Так прошли два месяца. Стая сидела на одном месте, ибо ждала конунга конунгов Гретхорна, которого я мысленно прозвал Завоевателем. Самого его мне, правда, увидеть довелось только издалека. Но воины и кланы, стекающиеся к городу Льёгвара, вдруг стали приходить десятками и даже сотнями. Похоже назревала действительно масштабная бойня. Варвары севера желали новых земель. Земель плодородных. Их стало слишком много, чтобы скудная родина смогла прокормить все рты.
…Если лазутчики Диграстана ещё не знали о готовящемся, то эта страна потеряла бы не менее половины своего населения и все северные земли.
— Надо было Драконоборцу соглашаться на моё предложение идти к Вратам Изригтона, — с грустью вздохнул как-то Арнео за нашей игрой. — Не сможешь переубедить его?
— Нет. Победно прошагать прямиком до Старкании… В этом же весь Холща!
— Не будет победы, Морьяр, — шепнул он мне. — Бери Элдри и уходи к Вратам. Я даже могу немного вас проводить.
— Может, победы и не будет, — пожал я плечами, — но такая армия не сможет не войти также глубоко, как стилет в тело. И этого Стае будет достаточно. Холща очень хороший стратег, и не дело мне бросать его сейчас. Мы вихрем пронесёмся на юг и продолжим свой путь.
— Очень хороший стратег? Лучше тебя? — ехидно произнёс бог. — Откуда в тебе родились такие признания, мальчик мой? С чего бы это тебе, самому тебе, кого-то там не бросать, если иное удобнее?!
— Я не мальчик и не твой! Сколько можно твердить?
— Хоть в чём-то ты остался прежним, волосатая образина, — усмехнулся Арнео, намекая на мои длинные волосы, собранные в хвост. — Но лучше бы ты не менялся так быстро. Во всяком случае, ты выбрал не самое лучшее место и время для проявления верности и…
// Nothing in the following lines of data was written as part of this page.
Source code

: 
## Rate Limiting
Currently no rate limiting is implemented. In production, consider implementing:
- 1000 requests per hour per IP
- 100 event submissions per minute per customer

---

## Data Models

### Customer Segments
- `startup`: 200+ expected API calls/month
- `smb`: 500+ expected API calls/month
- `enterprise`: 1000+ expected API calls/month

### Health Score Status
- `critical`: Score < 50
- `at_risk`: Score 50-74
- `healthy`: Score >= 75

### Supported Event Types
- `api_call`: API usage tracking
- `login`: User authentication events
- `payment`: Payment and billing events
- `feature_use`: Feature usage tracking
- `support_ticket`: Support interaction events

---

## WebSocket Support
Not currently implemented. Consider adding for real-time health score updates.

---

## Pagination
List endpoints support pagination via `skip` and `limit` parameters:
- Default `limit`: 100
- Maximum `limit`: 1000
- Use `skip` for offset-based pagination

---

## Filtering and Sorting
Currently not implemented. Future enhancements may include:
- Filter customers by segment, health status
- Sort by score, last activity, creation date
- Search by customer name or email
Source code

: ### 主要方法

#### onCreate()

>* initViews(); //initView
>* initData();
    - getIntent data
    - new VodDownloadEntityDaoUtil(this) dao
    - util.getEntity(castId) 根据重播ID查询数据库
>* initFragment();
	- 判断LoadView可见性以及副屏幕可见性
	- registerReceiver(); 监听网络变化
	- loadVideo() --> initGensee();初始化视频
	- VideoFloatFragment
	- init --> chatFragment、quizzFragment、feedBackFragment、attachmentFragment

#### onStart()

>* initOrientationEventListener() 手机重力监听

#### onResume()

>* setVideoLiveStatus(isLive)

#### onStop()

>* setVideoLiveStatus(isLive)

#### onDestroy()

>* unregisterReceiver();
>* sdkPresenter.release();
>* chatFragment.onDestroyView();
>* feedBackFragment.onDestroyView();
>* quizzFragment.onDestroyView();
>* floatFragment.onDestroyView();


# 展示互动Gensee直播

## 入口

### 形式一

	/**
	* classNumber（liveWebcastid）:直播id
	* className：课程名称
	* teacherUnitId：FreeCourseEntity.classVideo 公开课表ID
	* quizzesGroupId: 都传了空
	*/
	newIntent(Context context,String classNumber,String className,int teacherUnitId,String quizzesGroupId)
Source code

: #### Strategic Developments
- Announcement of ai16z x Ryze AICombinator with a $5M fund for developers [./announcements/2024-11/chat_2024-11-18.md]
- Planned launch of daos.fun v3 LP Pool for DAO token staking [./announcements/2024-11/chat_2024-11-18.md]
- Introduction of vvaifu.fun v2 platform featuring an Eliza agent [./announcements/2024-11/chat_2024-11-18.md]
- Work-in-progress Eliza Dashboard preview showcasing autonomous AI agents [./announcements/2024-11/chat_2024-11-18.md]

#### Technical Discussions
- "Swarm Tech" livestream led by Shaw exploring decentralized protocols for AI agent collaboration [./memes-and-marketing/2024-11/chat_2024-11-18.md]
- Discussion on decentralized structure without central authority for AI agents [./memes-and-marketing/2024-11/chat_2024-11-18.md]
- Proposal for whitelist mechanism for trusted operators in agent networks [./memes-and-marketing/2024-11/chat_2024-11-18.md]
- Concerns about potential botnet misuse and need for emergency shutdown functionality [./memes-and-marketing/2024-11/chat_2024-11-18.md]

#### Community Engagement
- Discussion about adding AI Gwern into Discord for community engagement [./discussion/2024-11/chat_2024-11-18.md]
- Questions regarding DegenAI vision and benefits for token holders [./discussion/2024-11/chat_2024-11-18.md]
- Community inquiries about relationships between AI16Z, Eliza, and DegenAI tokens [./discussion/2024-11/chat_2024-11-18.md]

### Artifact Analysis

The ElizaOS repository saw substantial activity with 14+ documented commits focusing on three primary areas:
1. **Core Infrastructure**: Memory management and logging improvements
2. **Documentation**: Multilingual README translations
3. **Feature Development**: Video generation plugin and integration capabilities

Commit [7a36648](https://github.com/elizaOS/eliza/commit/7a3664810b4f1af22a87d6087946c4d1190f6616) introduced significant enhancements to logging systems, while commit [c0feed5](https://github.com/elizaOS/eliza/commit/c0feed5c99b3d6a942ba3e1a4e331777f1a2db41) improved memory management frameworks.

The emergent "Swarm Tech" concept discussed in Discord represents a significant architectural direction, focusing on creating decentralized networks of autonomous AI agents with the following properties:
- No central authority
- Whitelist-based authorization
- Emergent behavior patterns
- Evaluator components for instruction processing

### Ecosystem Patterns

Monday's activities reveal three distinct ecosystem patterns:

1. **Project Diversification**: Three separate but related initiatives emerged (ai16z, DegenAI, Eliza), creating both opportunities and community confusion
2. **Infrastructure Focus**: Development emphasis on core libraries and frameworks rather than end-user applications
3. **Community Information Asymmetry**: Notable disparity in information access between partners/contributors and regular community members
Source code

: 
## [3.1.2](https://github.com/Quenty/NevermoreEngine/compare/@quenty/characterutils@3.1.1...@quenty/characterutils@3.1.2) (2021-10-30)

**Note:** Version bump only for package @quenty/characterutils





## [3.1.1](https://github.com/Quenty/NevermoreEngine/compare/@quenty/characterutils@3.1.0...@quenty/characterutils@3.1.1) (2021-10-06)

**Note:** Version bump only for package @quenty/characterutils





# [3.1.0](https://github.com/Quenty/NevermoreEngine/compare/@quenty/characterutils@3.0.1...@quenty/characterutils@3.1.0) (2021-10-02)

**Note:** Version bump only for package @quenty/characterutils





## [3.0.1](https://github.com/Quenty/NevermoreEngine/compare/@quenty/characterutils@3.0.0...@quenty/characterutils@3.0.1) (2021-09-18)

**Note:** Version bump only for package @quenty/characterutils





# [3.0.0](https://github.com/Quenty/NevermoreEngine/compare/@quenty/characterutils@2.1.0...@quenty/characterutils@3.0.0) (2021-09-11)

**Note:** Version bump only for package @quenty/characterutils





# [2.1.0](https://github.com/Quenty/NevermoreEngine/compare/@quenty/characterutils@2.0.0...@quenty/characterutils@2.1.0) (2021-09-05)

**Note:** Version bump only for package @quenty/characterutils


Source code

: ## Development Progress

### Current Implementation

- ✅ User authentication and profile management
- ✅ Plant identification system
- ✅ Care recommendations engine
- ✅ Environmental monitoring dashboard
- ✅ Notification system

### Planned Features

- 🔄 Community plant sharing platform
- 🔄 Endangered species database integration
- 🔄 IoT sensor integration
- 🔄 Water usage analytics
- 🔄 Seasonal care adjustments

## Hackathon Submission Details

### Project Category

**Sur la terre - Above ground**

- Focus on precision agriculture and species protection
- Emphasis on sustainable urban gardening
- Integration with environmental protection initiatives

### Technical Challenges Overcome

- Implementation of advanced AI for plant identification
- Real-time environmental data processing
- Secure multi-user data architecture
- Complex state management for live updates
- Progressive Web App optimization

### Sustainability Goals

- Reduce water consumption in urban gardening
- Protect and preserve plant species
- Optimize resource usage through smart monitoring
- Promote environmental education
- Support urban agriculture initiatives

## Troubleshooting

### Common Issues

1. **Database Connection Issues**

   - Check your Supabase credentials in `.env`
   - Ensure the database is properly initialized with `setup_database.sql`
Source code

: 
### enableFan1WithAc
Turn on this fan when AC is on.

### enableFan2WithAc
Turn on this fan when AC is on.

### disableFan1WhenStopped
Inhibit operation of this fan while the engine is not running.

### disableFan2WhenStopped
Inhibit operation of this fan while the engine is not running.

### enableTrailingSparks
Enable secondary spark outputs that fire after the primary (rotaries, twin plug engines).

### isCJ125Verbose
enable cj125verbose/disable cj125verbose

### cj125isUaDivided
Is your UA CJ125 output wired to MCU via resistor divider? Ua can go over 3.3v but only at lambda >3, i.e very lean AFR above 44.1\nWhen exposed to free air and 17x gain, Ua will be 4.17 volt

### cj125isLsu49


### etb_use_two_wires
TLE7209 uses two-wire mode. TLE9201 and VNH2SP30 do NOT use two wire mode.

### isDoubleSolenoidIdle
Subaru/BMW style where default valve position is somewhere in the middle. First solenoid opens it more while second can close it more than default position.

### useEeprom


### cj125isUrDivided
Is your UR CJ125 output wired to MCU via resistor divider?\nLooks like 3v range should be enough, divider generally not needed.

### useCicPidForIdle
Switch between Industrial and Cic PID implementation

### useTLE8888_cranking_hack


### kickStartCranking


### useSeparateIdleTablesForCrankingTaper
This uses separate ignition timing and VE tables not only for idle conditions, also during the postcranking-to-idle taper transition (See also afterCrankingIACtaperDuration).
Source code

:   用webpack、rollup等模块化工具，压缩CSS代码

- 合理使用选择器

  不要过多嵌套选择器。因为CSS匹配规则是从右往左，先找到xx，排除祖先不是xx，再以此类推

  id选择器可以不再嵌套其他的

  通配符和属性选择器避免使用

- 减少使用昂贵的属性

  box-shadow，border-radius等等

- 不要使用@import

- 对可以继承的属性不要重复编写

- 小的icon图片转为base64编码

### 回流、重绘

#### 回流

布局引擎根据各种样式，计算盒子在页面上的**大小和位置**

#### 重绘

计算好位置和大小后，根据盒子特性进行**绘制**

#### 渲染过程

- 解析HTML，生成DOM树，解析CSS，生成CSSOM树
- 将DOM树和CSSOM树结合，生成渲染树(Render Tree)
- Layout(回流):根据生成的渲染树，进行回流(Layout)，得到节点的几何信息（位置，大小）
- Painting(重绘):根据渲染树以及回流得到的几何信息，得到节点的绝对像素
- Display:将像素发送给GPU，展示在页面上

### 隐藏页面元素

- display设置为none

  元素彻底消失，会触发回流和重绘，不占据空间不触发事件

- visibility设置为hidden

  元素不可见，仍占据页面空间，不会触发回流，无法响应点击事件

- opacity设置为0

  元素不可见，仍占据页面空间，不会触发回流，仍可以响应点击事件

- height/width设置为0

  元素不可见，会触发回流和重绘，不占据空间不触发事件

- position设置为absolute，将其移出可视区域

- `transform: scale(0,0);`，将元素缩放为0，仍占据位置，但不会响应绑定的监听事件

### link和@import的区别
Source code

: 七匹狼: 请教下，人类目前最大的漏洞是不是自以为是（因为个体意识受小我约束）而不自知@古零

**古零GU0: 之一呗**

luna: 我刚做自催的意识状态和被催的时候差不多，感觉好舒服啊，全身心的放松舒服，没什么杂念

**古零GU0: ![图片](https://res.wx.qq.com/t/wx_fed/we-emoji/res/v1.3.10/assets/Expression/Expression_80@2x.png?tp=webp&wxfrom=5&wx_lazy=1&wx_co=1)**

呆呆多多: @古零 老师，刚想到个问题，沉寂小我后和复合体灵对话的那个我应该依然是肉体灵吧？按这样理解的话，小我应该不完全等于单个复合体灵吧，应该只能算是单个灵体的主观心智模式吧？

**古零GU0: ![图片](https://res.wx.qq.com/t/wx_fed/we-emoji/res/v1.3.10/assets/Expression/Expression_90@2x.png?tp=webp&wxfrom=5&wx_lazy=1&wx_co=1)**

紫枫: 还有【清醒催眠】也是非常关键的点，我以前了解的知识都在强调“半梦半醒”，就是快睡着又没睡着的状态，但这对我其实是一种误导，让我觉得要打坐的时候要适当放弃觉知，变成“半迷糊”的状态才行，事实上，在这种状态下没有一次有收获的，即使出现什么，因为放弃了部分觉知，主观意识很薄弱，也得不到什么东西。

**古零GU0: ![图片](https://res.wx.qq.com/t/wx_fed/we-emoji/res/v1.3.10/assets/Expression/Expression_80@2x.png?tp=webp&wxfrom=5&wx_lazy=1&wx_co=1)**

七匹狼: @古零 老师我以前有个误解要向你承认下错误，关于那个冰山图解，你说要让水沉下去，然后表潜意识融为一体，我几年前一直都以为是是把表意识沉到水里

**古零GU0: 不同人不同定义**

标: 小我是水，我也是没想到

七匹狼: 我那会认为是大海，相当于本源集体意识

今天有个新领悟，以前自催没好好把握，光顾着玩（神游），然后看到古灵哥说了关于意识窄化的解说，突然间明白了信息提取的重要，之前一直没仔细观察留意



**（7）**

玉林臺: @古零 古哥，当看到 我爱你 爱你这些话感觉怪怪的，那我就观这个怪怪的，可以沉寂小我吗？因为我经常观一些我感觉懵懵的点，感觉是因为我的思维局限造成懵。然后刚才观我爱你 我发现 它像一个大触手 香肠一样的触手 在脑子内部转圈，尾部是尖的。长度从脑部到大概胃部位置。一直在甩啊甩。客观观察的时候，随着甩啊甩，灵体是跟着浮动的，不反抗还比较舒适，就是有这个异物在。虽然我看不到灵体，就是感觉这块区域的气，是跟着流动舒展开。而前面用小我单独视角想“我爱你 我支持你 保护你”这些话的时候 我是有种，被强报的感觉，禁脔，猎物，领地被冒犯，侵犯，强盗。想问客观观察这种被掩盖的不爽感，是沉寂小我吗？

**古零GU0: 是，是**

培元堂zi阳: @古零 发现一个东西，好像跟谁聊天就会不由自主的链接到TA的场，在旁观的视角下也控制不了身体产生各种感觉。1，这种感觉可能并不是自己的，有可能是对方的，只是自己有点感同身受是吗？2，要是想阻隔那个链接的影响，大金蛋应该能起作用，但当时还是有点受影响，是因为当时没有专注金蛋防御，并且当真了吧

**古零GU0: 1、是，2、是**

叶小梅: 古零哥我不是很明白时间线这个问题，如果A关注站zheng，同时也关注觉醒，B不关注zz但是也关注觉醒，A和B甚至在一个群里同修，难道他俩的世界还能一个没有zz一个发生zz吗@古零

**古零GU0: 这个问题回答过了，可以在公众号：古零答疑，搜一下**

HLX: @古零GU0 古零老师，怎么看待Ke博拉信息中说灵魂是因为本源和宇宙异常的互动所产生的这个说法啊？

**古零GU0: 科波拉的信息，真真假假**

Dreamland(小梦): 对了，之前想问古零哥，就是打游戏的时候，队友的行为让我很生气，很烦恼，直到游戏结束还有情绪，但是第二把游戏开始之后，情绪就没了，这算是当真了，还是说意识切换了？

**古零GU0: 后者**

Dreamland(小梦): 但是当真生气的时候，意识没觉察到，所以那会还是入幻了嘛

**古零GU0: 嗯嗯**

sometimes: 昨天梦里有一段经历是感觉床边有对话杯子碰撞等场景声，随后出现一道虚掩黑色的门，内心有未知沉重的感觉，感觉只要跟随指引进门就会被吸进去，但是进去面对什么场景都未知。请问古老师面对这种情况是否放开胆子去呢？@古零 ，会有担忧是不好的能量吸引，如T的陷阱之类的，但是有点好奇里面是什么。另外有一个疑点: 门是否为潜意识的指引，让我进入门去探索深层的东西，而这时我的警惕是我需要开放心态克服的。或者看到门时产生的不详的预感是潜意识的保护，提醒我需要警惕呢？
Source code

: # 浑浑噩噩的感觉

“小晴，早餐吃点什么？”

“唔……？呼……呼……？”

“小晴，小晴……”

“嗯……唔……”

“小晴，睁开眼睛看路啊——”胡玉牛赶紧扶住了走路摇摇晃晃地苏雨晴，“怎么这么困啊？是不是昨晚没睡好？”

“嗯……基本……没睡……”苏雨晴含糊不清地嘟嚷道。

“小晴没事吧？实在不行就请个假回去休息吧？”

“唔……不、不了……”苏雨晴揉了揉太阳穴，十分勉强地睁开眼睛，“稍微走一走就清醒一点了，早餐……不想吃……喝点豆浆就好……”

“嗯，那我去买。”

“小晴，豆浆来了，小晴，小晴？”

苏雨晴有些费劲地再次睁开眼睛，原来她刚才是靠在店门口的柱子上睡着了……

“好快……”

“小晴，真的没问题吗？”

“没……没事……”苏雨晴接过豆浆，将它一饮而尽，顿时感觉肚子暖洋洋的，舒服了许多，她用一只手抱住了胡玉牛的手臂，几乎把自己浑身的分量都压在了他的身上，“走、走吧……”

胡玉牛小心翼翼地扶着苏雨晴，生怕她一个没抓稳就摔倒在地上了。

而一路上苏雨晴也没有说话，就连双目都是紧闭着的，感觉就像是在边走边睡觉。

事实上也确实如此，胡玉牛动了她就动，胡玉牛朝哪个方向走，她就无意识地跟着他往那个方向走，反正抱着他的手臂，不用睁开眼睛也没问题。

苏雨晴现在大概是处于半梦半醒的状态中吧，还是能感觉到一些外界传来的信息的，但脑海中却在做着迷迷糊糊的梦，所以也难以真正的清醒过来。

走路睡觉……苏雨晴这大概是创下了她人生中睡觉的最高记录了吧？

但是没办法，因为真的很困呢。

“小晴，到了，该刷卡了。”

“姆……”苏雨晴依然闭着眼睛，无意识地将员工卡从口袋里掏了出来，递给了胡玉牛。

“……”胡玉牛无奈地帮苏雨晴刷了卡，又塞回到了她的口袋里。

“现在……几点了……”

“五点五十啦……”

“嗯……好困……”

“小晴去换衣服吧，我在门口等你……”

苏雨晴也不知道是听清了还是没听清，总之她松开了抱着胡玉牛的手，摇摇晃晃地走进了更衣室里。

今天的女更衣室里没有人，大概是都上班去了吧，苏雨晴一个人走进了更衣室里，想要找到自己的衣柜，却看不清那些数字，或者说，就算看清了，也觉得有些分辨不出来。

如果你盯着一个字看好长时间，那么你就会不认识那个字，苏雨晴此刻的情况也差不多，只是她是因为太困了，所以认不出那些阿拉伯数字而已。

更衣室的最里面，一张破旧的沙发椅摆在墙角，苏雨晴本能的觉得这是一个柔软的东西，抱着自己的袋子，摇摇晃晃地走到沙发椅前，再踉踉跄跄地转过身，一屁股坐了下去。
Он замолк, потому что к нам подошли. Мужчин заинтересовали карты, но, понаблюдав немного за игрой, они разочарованные ушли. Тогда Арнео, глянув им вослед, вдруг сдался, хотя выигрывал, и сказал:
— Я не могу допустить, чтобы Диграстан пал… Клянусь всем на свете! Я бы сам поддержал Гретхорна, выбери он иное время! Время или место. Но назревает серьёзный союз, в котором граф Ян Веррил играет ключевую роль. Если он утратит своё положение или станет вынужден поднимать из праха хозяйство, то всё развалится на корню!
— Что за союз?
— Союз против Ордена и Амейриса… Можешь так на меня не смотреть. Да-да, я понимаю, во что ввязываюсь, а потому действую чужими руками. И эти руки станут осадным щитом супротив твоего жалкого стилета.
— Чужими руками? Ты уверен, что Тьма примет такое оправдание?
— Чем дальше, тем больше мне становится всё равно. Уж слишком эта наглая Тьма желает управлять мною. Да и ты бы только видел, во что Орден превратил мой славный Амейрис!
— Я прекрасно могу себе это представить и, поверь, тоже крайне недоволен.